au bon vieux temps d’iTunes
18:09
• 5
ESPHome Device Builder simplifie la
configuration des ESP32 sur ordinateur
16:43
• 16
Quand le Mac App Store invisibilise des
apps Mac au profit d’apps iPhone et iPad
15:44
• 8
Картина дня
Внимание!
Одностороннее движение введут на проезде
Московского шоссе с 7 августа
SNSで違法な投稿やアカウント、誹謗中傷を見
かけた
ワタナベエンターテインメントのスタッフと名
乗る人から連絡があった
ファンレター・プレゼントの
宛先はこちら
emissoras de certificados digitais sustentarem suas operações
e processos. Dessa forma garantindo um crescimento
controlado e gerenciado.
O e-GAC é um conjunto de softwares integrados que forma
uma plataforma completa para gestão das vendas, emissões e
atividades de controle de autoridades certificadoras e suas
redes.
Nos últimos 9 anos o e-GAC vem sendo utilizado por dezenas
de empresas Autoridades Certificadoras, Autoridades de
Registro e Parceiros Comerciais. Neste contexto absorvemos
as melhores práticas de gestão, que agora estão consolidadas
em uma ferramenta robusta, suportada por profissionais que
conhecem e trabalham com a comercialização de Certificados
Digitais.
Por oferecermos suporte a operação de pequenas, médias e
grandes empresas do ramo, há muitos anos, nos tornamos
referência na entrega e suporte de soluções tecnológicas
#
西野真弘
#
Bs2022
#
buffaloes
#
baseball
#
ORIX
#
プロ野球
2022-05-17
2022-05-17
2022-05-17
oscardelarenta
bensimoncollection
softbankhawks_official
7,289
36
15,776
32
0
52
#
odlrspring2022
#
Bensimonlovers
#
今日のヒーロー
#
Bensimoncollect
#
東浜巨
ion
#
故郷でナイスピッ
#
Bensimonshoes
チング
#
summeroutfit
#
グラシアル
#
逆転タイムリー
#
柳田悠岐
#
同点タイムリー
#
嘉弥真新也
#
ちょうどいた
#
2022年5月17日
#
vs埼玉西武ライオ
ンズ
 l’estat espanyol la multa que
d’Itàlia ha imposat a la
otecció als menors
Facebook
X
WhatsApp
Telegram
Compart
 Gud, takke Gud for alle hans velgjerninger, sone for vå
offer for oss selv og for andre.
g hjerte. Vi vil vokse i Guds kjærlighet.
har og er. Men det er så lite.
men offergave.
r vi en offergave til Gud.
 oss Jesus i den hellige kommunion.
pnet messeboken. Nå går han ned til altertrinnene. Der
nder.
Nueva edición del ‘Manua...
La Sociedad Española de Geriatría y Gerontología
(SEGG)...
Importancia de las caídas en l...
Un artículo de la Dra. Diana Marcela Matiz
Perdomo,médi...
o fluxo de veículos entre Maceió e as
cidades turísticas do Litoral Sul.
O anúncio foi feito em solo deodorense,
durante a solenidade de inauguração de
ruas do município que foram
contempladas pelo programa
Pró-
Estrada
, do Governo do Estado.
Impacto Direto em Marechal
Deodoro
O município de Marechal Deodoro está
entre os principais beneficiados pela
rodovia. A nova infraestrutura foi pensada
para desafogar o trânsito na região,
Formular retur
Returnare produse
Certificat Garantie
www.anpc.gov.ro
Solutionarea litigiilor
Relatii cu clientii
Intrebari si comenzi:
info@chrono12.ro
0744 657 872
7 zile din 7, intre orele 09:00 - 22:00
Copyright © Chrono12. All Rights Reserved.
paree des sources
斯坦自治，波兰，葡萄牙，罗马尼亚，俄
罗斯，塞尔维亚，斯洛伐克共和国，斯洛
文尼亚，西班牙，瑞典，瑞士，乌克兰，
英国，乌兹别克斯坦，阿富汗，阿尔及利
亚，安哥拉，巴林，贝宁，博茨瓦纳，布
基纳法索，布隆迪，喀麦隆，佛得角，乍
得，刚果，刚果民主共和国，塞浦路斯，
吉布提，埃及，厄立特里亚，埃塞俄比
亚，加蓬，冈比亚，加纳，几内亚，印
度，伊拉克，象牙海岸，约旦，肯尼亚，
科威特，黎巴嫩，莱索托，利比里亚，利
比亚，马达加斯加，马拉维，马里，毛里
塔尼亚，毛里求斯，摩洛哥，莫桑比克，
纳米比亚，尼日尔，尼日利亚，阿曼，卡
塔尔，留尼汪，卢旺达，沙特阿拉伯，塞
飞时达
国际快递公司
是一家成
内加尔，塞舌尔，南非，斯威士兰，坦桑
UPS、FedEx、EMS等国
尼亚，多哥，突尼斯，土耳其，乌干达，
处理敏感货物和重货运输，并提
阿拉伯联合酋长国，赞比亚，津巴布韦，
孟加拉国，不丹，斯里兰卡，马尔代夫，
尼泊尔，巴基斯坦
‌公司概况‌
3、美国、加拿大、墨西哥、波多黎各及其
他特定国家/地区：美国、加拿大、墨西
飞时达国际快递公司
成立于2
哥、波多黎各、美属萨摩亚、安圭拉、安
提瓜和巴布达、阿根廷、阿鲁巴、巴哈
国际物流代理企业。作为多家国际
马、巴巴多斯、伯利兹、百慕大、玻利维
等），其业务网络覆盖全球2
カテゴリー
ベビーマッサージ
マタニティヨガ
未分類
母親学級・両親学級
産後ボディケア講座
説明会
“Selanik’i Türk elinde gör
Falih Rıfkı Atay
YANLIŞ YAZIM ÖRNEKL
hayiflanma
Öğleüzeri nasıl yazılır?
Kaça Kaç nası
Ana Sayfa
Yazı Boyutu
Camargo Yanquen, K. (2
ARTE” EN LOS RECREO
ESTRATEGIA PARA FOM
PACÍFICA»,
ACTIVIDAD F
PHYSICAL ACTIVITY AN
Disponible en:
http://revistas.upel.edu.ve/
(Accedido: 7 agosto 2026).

+++

▶ Job: The records are to be duplicated in full, with every word kept exactly.

▶ Task solution:
au bon vieux temps d’iTunes
18:09
• 5
ESPHome Device Builder simplifie la
configuration des ESP32 sur ordinateur
16:43
• 16
Quand le Mac App Store invisibilise des
apps Mac au profit d’apps iPhone et iPad
15:44
• 8
Картина дня
Внимание!
Одностороннее движение введут на проезде
Московского шоссе с 7 августа
SNSで違法な投稿やアカウント、誹謗中傷を見
かけた
ワタナベエンターテインメントのスタッフと名
乗る人から連絡があった
ファンレター・プレゼントの
宛先はこちら
emissoras de certificados digitais sustentarem suas operações
e processos. Dessa forma garantindo um crescimento
controlado e gerenciado.
O e-GAC é um conjunto de softwares integrados que forma
uma plataforma completa para gestão das vendas, emissões e
atividades de controle de autoridades certificadoras e suas
redes.
Nos últimos 9 anos o e-GAC vem sendo utilizado por dezenas
de empresas Autoridades Certificadoras, Autoridades de
Registro e Parceiros Comerciais. Neste contexto absorvemos
as melhores práticas de gestão, que agora estão consolidadas
em uma ferramenta robusta, suportada por profissionais que
conhecem e trabalham com a comercialização de Certificados
Digitais.
Por oferecermos suporte a operação de pequenas, médias e
grandes empresas do ramo, há muitos anos, nos tornamos
referência na entrega e suporte de soluções tecnológicas
#
西野真弘
#
Bs2022
#
buffaloes
#
baseball
#
ORIX
#
プロ野球
2022-05-17
2022-05-17
2022-05-17
oscardelarenta
bensimoncollection
softbankhawks_official
7,289
36
15,776
32
0
52
#
odlrspring2022
#
Bensimonlovers
#
今日のヒーロー
#
Bensimoncollect
#
東浜巨
ion
#
故郷でナイスピッ
#
Bensimonshoes
チング
#
summeroutfit
#
グラシアル
#
逆転タイムリー
#
柳田悠岐
#
同点タイムリー
#
嘉弥真新也
#
ちょうどいた
#
2022年5月17日
#
vs埼玉西武ライオ
ンズ
 l’estat espanyol la multa que
d’Itàlia ha imposat a la
otecció als menors
Facebook
X
WhatsApp
Telegram
Compart
 Gud, takke Gud for alle hans velgjerninger, sone for vå
offer for oss selv og for andre.
g hjerte. Vi vil vokse i Guds kjærlighet.
har og er. Men det er så lite.
men offergave.
r vi en offergave til Gud.
 oss Jesus i den hellige kommunion.
pnet messeboken. Nå går han ned til altertrinnene. Der
nder.
Nueva edición del ‘Manua...
La Sociedad Española de Geriatría y Gerontología
(SEGG)...
Importancia de las caídas en l...
Un artículo de la Dra. Diana Marcela Matiz
Perdomo,médi...
o fluxo de veículos entre Maceió e as
cidades turísticas do Litoral Sul.
O anúncio foi feito em solo deodorense,
durante a solenidade de inauguração de
ruas do município que foram
contempladas pelo programa
Pró-
Estrada
, do Governo do Estado.
Impacto Direto em Marechal
Deodoro
O município de Marechal Deodoro está
entre os principais beneficiados pela
rodovia. A nova infraestrutura foi pensada
para desafogar o trânsito na região,
Formular retur
Returnare produse
Certificat Garantie
www.anpc.gov.ro
Solutionarea litigiilor
Relatii cu clientii
Intrebari si comenzi:
info@chrono12.ro
0744 657 872
7 zile din 7, intre orele 09:00 - 22:00
Copyright © Chrono12. All Rights Reserved.
paree des sources
斯坦自治，波兰，葡萄牙，罗马尼亚，俄
罗斯，塞尔维亚，斯洛伐克共和国，斯洛
文尼亚，西班牙，瑞典，瑞士，乌克兰，
英国，乌兹别克斯坦，阿富汗，阿尔及利
亚，安哥拉，巴林，贝宁，博茨瓦纳，布
基纳法索，布隆迪，喀麦隆，佛得角，乍
得，刚果，刚果民主共和国，塞浦路斯，
吉布提，埃及，厄立特里亚，埃塞俄比
亚，加蓬，冈比亚，加纳，几内亚，印
度，伊拉克，象牙海岸，约旦，肯尼亚，
科威特，黎巴嫩，莱索托，利比里亚，利
比亚，马达加斯加，马拉维，马里，毛里
塔尼亚，毛里求斯，摩洛哥，莫桑比克，
纳米比亚，尼日尔，尼日利亚，阿曼，卡
塔尔，留尼汪，卢旺达，沙特阿拉伯，塞
飞时达
国际快递公司
是一家成
内加尔，塞舌尔，南非，斯威士兰，坦桑
UPS、FedEx、EMS等国
尼亚，多哥，突尼斯，土耳其，乌干达，
处理敏感货物和重货运输，并提
阿拉伯联合酋长国，赞比亚，津巴布韦，
孟加拉国，不丹，斯里兰卡，马尔代夫，
尼泊尔，巴基斯坦
‌公司概况‌
3、美国、加拿大、墨西哥、波多黎各及其
他特定国家/地区：美国、加拿大、墨西
飞时达国际快递公司
成立于2
哥、波多黎各、美属萨摩亚、安圭拉、安
提瓜和巴布达、阿根廷、阿鲁巴、巴哈
国际物流代理企业。作为多家国际
马、巴巴多斯、伯利兹、百慕大、玻利维
等），其业务网络覆盖全球2
カテゴリー
ベビーマッサージ
マタニティヨガ
未分類
母親学級・両親学級
産後ボディケア講座
説明会
“Selanik’i Türk elinde gör
Falih Rıfkı Atay
YANLIŞ YAZIM ÖRNEKL
hayiflanma
Öğleüzeri nasıl yazılır?
Kaça Kaç nası
Ana Sayfa
Yazı Boyutu
Camargo Yanquen, K. (2
ARTE” EN LOS RECREO
ESTRATEGIA PARA FOM
PACÍFICA»,
ACTIVIDAD F
PHYSICAL ACTIVITY AN
Disponible en:
http://revistas.upel.edu.ve/
(Accedido: 7 agosto 2026).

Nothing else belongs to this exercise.